Your goal:
Every line below should be set down exactly as it appears.

Extracted page text data

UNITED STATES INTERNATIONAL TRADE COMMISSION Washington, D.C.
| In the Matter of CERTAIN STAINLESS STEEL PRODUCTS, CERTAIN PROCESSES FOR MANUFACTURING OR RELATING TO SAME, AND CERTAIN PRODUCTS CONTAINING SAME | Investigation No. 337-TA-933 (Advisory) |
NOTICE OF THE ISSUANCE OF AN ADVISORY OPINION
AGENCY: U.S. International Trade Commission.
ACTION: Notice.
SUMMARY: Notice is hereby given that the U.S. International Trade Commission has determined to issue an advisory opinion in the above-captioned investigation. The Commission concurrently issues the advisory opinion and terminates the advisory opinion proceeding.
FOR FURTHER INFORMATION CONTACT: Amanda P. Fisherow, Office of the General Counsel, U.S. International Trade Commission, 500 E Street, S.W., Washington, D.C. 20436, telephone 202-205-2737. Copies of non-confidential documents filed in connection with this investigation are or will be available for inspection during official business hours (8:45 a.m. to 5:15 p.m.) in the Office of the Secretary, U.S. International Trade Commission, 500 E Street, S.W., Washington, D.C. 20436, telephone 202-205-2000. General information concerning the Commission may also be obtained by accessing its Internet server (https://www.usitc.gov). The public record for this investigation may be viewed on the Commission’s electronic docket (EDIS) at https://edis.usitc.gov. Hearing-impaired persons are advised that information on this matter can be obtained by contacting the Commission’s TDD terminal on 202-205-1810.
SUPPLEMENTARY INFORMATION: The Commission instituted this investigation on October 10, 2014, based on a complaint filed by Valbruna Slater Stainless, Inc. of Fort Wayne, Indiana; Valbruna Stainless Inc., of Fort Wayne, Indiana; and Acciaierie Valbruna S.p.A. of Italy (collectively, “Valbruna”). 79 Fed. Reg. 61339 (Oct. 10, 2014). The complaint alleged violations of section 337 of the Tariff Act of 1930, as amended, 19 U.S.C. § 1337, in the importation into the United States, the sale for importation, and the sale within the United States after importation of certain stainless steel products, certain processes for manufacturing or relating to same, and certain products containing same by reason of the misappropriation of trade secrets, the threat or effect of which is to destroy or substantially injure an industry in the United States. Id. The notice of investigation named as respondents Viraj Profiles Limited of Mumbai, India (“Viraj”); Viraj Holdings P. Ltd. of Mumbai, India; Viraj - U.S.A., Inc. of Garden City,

Solved exercise:
UNITED STATES INTERNATIONAL TRADE COMMISSION Washington, D.C.
| In the Matter of CERTAIN STAINLESS STEEL PRODUCTS, CERTAIN PROCESSES FOR MANUFACTURING OR RELATING TO SAME, AND CERTAIN PRODUCTS CONTAINING SAME | Investigation No. 337-TA-933 (Advisory) |
NOTICE OF THE ISSUANCE OF AN ADVISORY OPINION
AGENCY: U.S. International Trade Commission.
ACTION: Notice.
SUMMARY: Notice is hereby given that the U.S. International Trade Commission has determined to issue an advisory opinion in the above-captioned investigation. The Commission concurrently issues the advisory opinion and terminates the advisory opinion proceeding.
FOR FURTHER INFORMATION CONTACT: Amanda P. Fisherow, Office of the General Counsel, U.S. International Trade Commission, 500 E Street, S.W., Washington, D.C. 20436, telephone 202-205-2737. Copies of non-confidential documents filed in connection with this investigation are or will be available for inspection during official business hours (8:45 a.m. to 5:15 p.m.) in the Office of the Secretary, U.S. International Trade Commission, 500 E Street, S.W., Washington, D.C. 20436, telephone 202-205-2000. General information concerning the Commission may also be obtained by accessing its Internet server (https://www.usitc.gov). The public record for this investigation may be viewed on the Commission’s electronic docket (EDIS) at https://edis.usitc.gov. Hearing-impaired persons are advised that information on this matter can be obtained by contacting the Commission’s TDD terminal on 202-205-1810.
SUPPLEMENTARY INFORMATION: The Commission instituted this investigation on October 10, 2014, based on a complaint filed by Valbruna Slater Stainless, Inc. of Fort Wayne, Indiana; Valbruna Stainless Inc., of Fort Wayne, Indiana; and Acciaierie Valbruna S.p.A. of Italy (collectively, “Valbruna”). 79 Fed. Reg. 61339 (Oct. 10, 2014). The complaint alleged violations of section 337 of the Tariff Act of 1930, as amended, 19 U.S.C. § 1337, in the importation into the United States, the sale for importation, and the sale within the United States after importation of certain stainless steel products, certain processes for manufacturing or relating to same, and certain products containing same by reason of the misappropriation of trade secrets, the threat or effect of which is to destroy or substantially injure an industry in the United States. Id. The notice of investigation named as respondents Viraj Profiles Limited of Mumbai, India (“Viraj”); Viraj Holdings P. Ltd. of Mumbai, India; Viraj - U.S.A., Inc. of Garden City,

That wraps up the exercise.